Jason Bateman and Ryan Reynolds sell the movie – and each other. We can see both their personalities in each other, even though their comedic film personas are quite similar. It’s a constant amazement to me that in all these “body-switching” movies the switched protagonists are always so convincing as the other person. In LIKE FATHER, LIKE SON (1987), Dudley Moore and – surprisingly – Kirk Cameron made it happen; Jamie Lee Curtis and – surprisingly – Lindsay Lohan pulled it off in FREAKY FRIDAY (2003) (as did the remarkable Jodie Foster in the 1976 original); Tom Hanks shone as a boy in BIG (1988) and Zack Ephron shone as a man in 17 AGAIN (2009); back when Steve Martin was brilliant, he showed us two personalities in one body in ALL OF ME (1984) and the brilliant John Malkovich showed us John Cusack in his body BEING JOHN MALKOVICH (1999).
Up to this point, body-switching movies have been family entertainment (except for MALKOVICH), but CHANGE-UP is decidedly R-rated: lots of swearing, lots of tit-tays, imperiling infants, vulgarity maximus and Leslie Mann gloriously nude.

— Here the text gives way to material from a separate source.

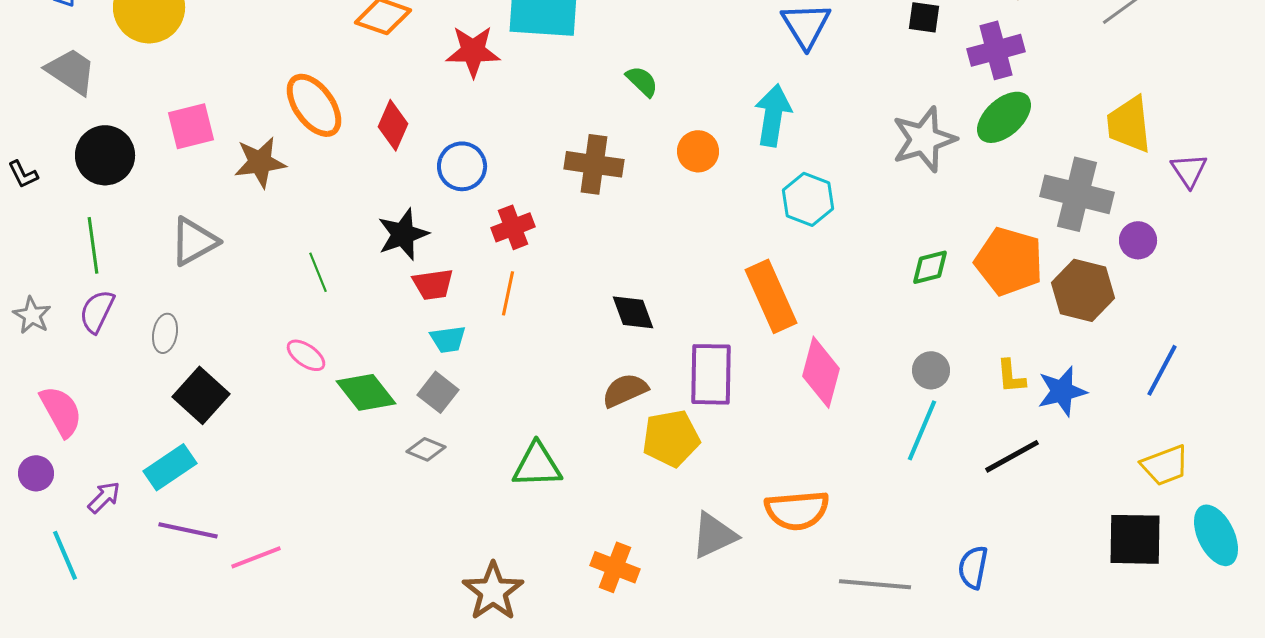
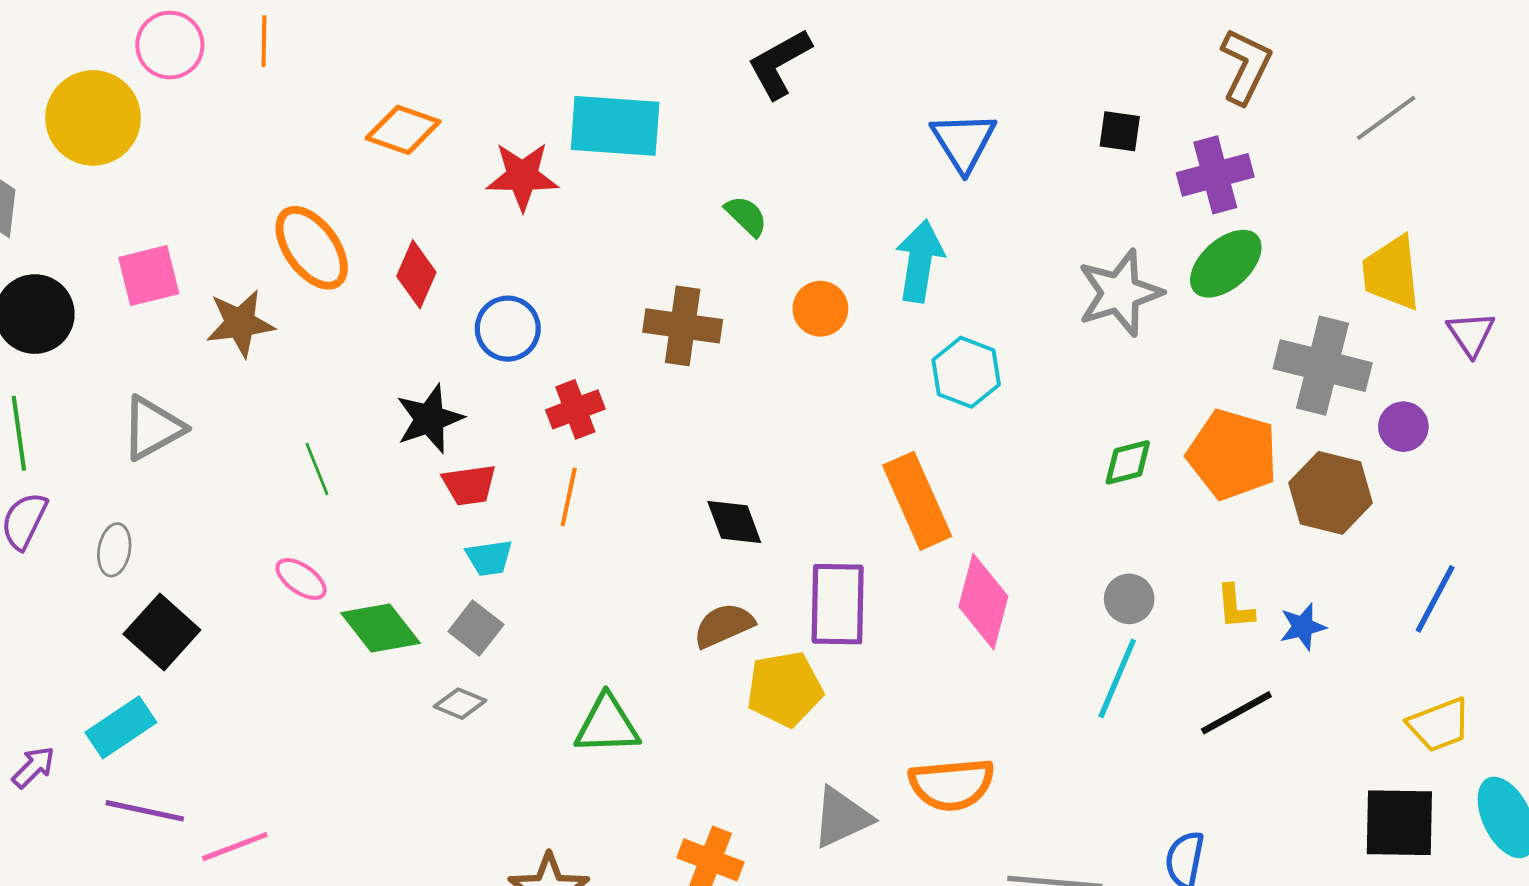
blue star: (1062, 391) -> (1303, 627), size x0.7

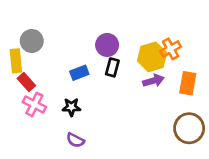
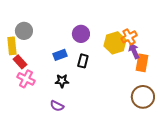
black rectangle: (112, 67) -> (83, 61), moved
purple arrow: (153, 81) -> (134, 51), moved, turned -98
black star: (71, 107) -> (62, 81), moved

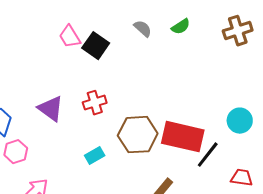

The dynamic between the two men is original for these movies – Dave doesn’t want the rampaging Mitch to nail his wife, while Mitch is constantly trying to get the uptight Dave laid.
Leslie Mann does another great breakdown scene (a la KNOCKED UP) and we all feel like mothering her and her perfect body. She spends a lot of time complaining about husband Dave’s law practice taking all his time, but when he later confesses he’ll quit his high-paying job for her, she says, “I don’t want you to quit your job – you love your job and I love that about you.” Really? You forgot to mention that his job pays for all the hedonistic chick crap that you buy unthinkingly, pays the medical bills and the kids’ college funds; you forgot to mention that though he spends more time at his job than with you, that job bought the mansion that you spend your time complaining in about his job, while there are people starving downtown in your own city.
As with the plots of all these movies, each man must lead the other’s life for a time and will eventually come to an epiphany and a character adjustment. One realizes he enjoys the rigors and ritual of married life while one finds he can have a little fun without responsibilities holding him back. The issue of the bachelor nailing his friend’s wife is not spoken of after the first night, and we just know that no matter how much the married man will try to get laid in the bachelor’s body – it won’t happen, or his “inherently good character” will be compromised. Though CHANGE-UP is actually laugh out loud on the journey (we learn about the Cancer List (the girls you’d fuck first if your wife died of cancer), how to fuck a Catholic schoolgirl, the shape of each man’s penis, the incident with Leslie Mann’s vibrator…), but the Predictability Express hits every stop.